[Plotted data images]
━━━━━━━━━━

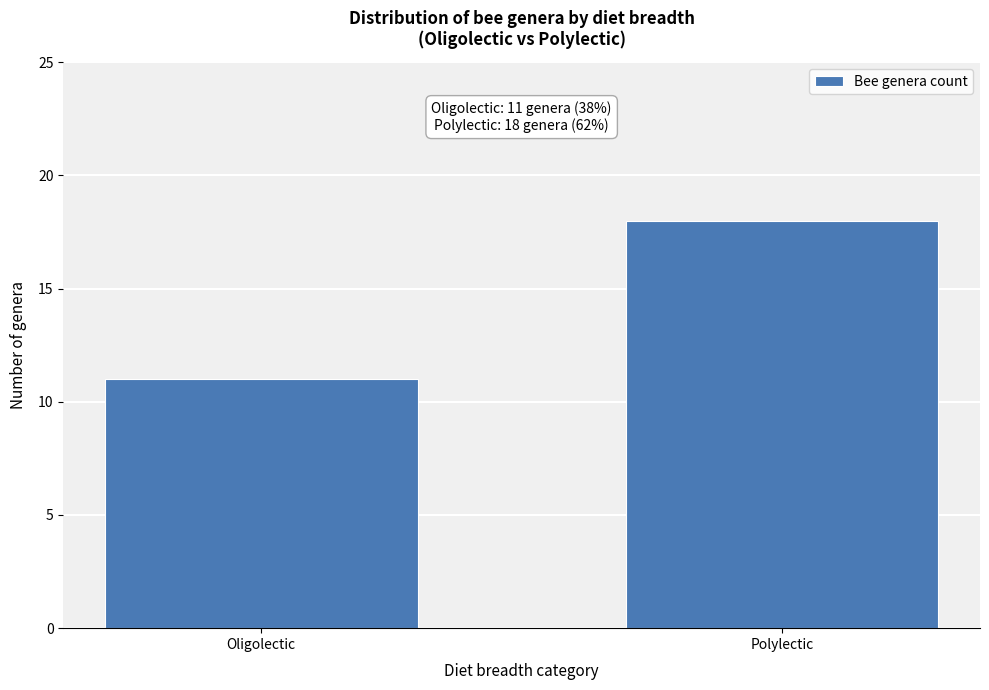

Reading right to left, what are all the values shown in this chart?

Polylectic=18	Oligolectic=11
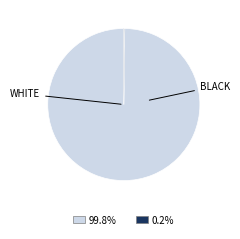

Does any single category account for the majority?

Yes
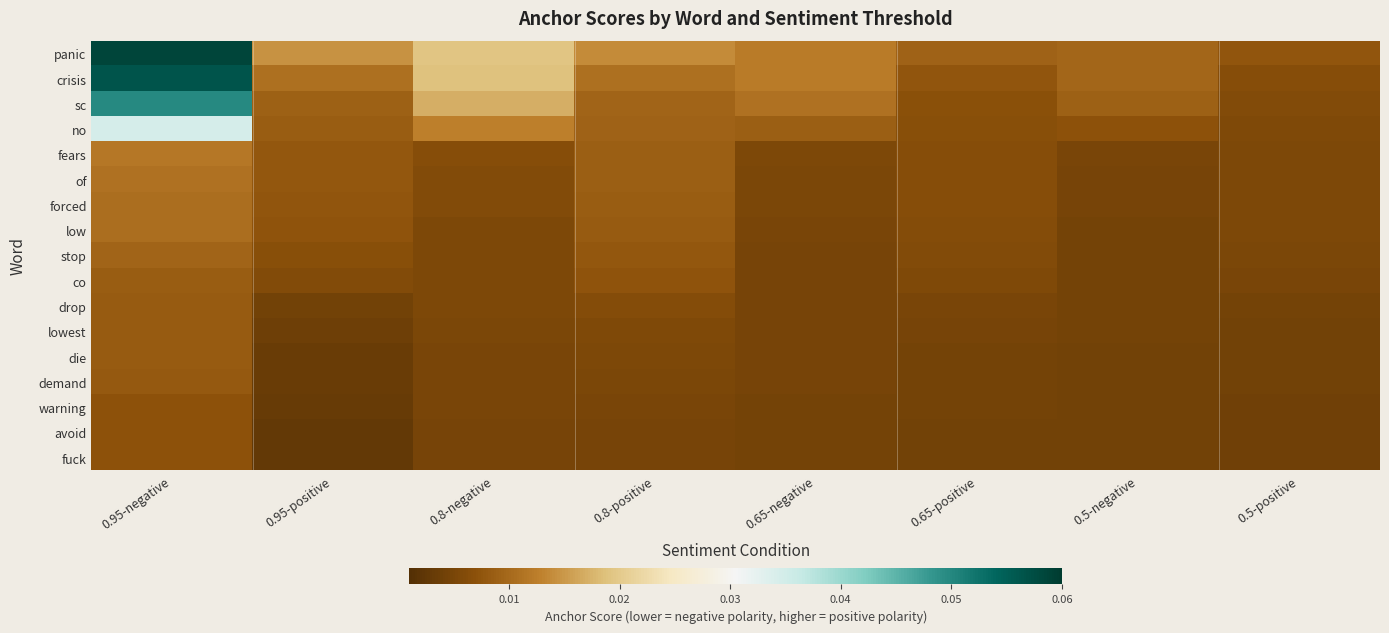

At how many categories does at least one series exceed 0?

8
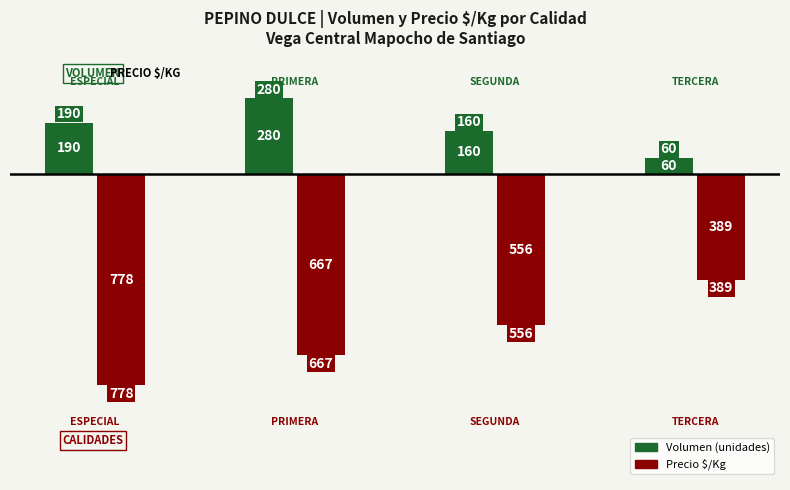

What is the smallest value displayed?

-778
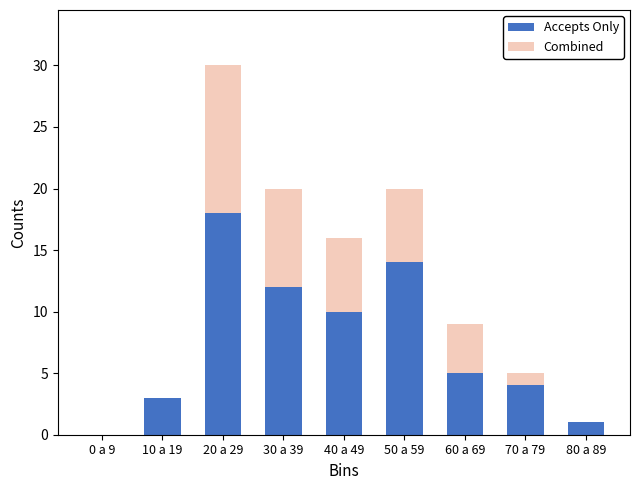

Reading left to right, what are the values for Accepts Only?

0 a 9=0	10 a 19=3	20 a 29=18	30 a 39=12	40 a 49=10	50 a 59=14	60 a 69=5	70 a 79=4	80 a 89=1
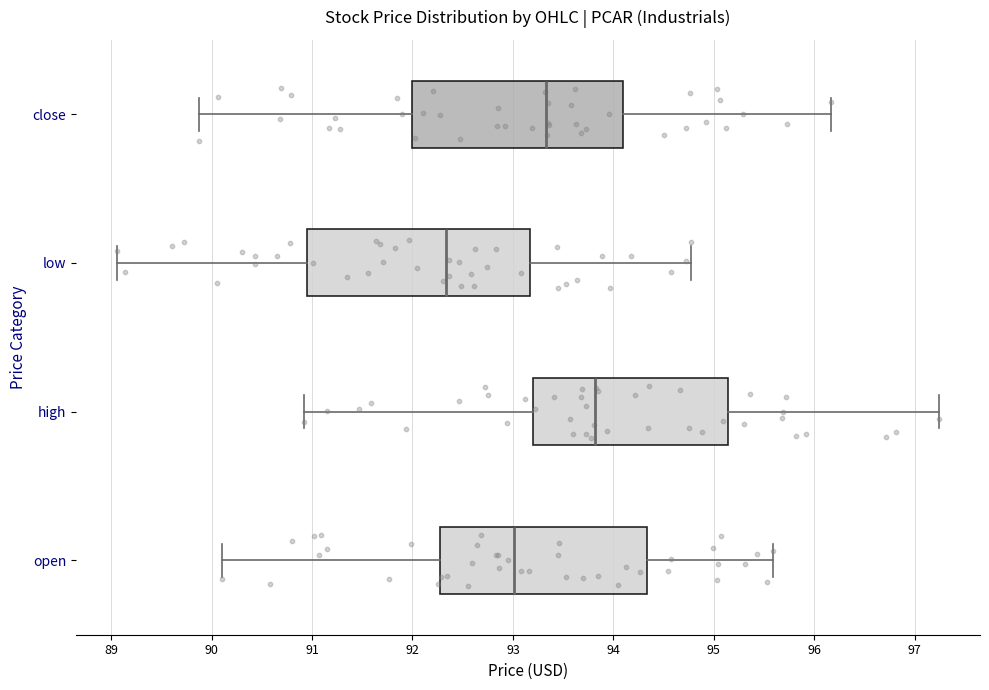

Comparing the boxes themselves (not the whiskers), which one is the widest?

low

━━━━━━━━━━

* _What is expected_
Render the data above as a Markdown table with the columns "Row" and "Data line," placing each nonblank line in its own numbered row. Omit the picture placeholders and blank lines from the table.

* _Task answer_
| Row | Data line |
|---|---|
| 1 | Reading right to left, what are all the values shown in this chart? |
| 2 | Polylectic=18	Oligolectic=11 |
| 3 | Does any single category account for the majority? |
| 4 | Yes |
| 5 | At how many categories does at least one series exceed 0? |
| 6 | 8 |
| 7 | What is the smallest value displayed? |
| 8 | -778 |
| 9 | Reading left to right, what are the values for Accepts Only? |
| 10 | 0 a 9=0	10 a 19=3	20 a 29=18	30 a 39=12	40 a 49=10	50 a 59=14	60 a 69=5	70 a 79=4	80 a 89=1 |
| 11 | Comparing the boxes themselves (not the whiskers), which one is the widest? |
| 12 | low |